You've been working overtime to contribute to the relationship--and I suppose this made him feel "tied down" because a life partnership is a big commitment that requires effort and energy from both partners in order to survive the strains of life.

It's his turn to step up and put in the effort. But don't wait around and see if he is going to do it. You need to live your life as if he isn't coming back. You need to prepare for the future, whatever it may bring. He can have your emotional support, and the security of marriage, when he's dedicated to you and not a minute before.

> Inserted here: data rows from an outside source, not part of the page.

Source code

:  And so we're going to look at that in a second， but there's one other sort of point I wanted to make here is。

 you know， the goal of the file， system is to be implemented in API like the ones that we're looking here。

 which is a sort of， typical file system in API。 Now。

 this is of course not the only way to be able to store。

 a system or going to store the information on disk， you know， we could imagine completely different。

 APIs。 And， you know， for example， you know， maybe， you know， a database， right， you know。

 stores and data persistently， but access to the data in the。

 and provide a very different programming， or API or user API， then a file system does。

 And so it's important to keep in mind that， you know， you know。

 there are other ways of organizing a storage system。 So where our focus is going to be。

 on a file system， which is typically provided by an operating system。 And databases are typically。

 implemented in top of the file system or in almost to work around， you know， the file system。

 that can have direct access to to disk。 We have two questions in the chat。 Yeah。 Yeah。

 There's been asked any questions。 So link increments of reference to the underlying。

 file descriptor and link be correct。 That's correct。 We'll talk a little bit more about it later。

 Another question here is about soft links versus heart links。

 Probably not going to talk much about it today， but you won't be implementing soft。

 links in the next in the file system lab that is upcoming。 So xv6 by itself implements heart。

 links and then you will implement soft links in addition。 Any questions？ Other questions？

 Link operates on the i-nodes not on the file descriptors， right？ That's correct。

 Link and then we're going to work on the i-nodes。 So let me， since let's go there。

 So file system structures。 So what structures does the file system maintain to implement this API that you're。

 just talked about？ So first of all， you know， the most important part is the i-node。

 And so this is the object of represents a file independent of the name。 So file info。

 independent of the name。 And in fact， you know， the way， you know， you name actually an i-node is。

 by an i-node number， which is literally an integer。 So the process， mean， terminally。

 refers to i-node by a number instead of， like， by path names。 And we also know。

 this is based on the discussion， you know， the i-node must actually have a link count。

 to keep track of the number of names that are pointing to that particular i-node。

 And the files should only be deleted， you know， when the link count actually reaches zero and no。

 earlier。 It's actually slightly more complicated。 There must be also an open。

You are right that he's in a fantasy, and he needs to ride it out to the fullest to see what a loser of a fantasy it is. As others have suggested, don't engage him or communicate with him as long as he's still spending time with her. He's under this delusion that he can have you both, just because, I guess, he's bored with his marriage. The arrogance of that attitude is breathtaking. Are you sure you want him back?


----------



## SadandAngry (Aug 24, 2012)

Every minute you let him perpetrate this bull**** ,in this way, will come back to haunt you later. It will undermine your ability to commit to the marriage again, your ability to forgive, your ability to deal with the anger that will come.


----------



## SadandAngry (Aug 24, 2012)

I don't mean to insinuate that you can control him in anyway, you can't, I gather you realise that, and that's great. But you can control you, what you will accept and tolerate, and there is no way you should be tolerating his behaviour. It is not good for anyone involved, least of all you.


----------



## Tony55 (Jun 8, 2012)

You may not see this now, but soon, when you're free from the child you're married to, and begin a relationship with a *MAN*, you'll wonder why you've waited this long.

T


----------



## TCSRedhead (Oct 17, 2012)

I can't believe the cajones he has - going to HER house and texting you like this is acceptable behavior. Is he out of his mind?

As for doing too much, stop doing anything for him. Don't do his laundry, pick up any of his stuff. I wouldn't cook for him other than what you're already doing for you and the kids.

How are the kids not picking up on all this tension? Mine were always like little emotional barometers.


----------



## ridel1171 (Oct 21, 2012)

iheartlife said:


> I am quoting this for at least the second time today--originally posted by daggeredheart in her own thread, about her husband saying 'it just happened' (i.e., not owning up to the fact that having an affair is a choice).
> 
> The quote is from Dr. Shirley Glass, a nationally-recognized infidelity researcher.
> 
> ...


Thanks for that - very interesting stuff and I'll talk about it tomorrow with my psychologist because I can see now that I have a big imbalance of effort not just in my relationship with him but with some of my friends as well. 

As a result I've learned the hard way who my real friends are the past few weeks. 

Please don't worry, I'm 100% looking out for myself. It's actually been quite liberating to not think about so many other people's needs and just focus on myself for a change. 

He is well aware that even if he wants back in that I may not. I've told him the only way I'd take him back is if I believe he loves me - and we're starting behind the eight ball with that because I haven't believed that for a very long time.

No more compromises for me! Thanks again for all your wise words


----------